# Task requirements
From the records, return each line that has the word "space" in it.

# Record extracts
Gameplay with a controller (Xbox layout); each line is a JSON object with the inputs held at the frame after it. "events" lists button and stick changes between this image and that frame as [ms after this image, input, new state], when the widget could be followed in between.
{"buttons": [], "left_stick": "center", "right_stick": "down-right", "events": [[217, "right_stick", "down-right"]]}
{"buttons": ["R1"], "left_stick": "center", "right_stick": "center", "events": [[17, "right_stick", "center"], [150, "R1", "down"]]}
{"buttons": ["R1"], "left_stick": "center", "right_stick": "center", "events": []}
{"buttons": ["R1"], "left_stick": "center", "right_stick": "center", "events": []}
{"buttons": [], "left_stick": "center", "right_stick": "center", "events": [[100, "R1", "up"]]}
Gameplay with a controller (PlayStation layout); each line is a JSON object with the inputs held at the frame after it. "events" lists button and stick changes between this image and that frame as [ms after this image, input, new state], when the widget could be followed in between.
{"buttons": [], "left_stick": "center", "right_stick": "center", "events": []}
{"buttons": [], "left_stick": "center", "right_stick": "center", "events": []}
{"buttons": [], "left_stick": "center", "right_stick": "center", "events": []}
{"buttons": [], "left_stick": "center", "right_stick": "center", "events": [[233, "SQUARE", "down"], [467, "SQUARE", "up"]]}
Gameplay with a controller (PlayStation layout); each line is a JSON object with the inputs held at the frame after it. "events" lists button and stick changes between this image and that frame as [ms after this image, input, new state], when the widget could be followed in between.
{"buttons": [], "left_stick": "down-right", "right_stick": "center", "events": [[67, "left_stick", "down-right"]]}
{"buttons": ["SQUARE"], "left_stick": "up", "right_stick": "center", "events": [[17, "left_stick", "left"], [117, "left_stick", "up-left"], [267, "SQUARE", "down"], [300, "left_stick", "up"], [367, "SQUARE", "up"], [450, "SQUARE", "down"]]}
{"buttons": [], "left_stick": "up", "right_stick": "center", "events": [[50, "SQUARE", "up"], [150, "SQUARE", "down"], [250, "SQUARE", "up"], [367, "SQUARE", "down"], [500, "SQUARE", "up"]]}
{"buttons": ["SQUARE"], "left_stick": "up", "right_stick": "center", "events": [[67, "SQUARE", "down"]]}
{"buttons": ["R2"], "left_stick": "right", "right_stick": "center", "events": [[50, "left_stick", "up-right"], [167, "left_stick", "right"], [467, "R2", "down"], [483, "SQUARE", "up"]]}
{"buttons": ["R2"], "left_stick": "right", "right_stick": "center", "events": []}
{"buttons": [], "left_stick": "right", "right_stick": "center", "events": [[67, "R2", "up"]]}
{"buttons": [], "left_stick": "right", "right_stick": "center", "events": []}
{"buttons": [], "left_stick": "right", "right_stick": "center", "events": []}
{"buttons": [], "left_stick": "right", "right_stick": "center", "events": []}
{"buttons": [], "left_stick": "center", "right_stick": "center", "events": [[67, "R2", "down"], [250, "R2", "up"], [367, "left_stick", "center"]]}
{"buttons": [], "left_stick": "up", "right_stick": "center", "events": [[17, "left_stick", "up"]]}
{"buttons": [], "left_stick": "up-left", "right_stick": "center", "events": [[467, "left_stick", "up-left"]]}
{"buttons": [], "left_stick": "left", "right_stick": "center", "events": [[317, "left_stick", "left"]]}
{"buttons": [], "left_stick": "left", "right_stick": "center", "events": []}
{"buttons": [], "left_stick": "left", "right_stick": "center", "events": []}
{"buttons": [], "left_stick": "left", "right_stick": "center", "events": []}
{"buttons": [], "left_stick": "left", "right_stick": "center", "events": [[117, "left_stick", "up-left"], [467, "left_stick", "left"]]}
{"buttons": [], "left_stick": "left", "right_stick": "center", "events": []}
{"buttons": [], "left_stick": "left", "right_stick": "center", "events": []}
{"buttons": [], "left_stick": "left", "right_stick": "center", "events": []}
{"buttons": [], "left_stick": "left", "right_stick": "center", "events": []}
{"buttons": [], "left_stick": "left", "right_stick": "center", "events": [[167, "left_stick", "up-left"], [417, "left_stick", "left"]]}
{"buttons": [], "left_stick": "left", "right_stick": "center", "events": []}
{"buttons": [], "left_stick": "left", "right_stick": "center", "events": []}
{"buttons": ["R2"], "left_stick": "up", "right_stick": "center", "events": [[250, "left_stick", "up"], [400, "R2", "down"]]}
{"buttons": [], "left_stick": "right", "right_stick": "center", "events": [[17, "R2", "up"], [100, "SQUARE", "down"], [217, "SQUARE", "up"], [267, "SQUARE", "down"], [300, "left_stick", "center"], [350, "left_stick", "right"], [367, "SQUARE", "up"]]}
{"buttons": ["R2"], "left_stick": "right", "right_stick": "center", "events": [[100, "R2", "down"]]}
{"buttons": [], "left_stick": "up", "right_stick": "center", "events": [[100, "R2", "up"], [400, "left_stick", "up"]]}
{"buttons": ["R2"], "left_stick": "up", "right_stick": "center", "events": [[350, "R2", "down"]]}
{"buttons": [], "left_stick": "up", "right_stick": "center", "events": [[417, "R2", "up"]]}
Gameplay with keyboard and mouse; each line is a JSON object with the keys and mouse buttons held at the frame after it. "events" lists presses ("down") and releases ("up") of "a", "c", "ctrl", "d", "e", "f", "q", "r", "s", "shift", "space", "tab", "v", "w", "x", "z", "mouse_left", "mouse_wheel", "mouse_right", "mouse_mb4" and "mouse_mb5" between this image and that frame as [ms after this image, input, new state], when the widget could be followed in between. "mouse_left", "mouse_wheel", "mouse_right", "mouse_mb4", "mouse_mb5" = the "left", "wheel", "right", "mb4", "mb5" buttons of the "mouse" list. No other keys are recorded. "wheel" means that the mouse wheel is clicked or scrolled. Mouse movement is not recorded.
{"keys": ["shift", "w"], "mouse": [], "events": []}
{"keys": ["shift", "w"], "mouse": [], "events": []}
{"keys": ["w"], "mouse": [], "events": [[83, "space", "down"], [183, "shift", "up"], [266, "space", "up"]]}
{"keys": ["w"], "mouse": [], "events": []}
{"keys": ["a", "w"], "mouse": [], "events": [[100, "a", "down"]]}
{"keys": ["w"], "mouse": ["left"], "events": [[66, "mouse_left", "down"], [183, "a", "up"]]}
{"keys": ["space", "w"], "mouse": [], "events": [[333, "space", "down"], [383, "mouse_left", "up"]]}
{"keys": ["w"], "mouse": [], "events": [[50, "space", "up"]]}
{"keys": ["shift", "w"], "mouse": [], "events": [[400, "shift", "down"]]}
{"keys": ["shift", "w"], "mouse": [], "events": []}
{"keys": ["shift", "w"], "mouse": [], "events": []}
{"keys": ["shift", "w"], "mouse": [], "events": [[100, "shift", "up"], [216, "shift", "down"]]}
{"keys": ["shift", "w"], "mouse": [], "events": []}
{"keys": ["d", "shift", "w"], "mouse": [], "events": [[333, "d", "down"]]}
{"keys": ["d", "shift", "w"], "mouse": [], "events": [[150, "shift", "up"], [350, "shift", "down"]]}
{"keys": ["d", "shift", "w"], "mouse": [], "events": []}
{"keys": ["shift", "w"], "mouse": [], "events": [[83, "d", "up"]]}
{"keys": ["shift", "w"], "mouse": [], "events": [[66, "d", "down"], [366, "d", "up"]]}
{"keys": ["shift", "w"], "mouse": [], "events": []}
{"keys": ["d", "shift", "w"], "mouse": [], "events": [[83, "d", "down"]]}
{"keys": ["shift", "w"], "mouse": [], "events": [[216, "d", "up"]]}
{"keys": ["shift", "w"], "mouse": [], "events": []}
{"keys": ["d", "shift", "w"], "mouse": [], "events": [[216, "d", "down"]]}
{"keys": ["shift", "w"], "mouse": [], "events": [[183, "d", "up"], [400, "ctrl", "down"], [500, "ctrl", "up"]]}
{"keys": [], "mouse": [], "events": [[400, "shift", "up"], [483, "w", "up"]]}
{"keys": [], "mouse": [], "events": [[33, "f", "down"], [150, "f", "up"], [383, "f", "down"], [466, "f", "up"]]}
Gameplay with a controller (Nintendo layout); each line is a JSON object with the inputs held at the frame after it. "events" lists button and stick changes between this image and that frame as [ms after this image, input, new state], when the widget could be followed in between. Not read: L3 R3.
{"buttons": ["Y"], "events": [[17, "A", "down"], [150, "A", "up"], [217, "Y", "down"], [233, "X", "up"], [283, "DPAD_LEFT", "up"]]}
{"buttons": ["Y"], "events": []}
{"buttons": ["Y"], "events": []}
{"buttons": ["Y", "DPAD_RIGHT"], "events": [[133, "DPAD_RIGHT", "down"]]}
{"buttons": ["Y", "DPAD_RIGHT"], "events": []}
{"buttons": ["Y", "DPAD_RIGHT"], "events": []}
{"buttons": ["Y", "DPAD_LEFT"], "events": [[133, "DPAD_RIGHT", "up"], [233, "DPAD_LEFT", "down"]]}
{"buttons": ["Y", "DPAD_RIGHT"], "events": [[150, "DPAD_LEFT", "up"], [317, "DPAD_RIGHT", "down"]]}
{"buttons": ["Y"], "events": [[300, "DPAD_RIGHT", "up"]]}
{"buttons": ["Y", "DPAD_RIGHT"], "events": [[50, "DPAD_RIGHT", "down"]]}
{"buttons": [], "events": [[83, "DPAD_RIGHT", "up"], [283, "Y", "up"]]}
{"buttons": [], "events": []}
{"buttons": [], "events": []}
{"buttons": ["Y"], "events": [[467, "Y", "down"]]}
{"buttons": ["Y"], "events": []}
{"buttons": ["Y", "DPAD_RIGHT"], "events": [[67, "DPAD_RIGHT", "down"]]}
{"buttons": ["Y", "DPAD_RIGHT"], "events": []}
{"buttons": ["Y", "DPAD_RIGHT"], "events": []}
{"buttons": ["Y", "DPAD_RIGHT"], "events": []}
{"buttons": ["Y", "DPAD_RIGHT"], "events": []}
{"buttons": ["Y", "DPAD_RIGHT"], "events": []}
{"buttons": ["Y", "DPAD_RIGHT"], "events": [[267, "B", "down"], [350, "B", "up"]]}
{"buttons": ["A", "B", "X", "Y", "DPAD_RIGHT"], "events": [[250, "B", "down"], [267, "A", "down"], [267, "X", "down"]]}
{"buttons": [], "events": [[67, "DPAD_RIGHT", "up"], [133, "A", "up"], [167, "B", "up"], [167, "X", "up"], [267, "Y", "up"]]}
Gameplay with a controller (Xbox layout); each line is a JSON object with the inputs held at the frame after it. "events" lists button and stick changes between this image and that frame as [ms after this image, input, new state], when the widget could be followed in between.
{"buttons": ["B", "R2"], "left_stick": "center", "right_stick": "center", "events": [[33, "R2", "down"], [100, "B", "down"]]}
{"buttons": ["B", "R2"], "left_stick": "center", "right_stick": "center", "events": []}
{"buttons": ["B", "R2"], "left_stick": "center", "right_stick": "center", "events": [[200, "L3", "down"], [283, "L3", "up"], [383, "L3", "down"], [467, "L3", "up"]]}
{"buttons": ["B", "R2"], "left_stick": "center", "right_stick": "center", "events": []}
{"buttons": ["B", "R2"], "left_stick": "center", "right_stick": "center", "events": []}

# Response area
Gameplay with keyboard and mouse; each line is a JSON object with the keys and mouse buttons held at the frame after it. "events" lists presses ("down") and releases ("up") of "a", "c", "ctrl", "d", "e", "f", "q", "r", "s", "shift", "space", "tab", "v", "w", "x", "z", "mouse_left", "mouse_wheel", "mouse_right", "mouse_mb4" and "mouse_mb5" between this image and that frame as [ms after this image, input, new state], when the widget could be followed in between. "mouse_left", "mouse_wheel", "mouse_right", "mouse_mb4", "mouse_mb5" = the "left", "wheel", "right", "mb4", "mb5" buttons of the "mouse" list. No other keys are recorded. "wheel" means that the mouse wheel is clicked or scrolled. Mouse movement is not recorded.
{"keys": ["w"], "mouse": [], "events": [[83, "space", "down"], [183, "shift", "up"], [266, "space", "up"]]}
{"keys": ["space", "w"], "mouse": [], "events": [[333, "space", "down"], [383, "mouse_left", "up"]]}
{"keys": ["w"], "mouse": [], "events": [[50, "space", "up"]]}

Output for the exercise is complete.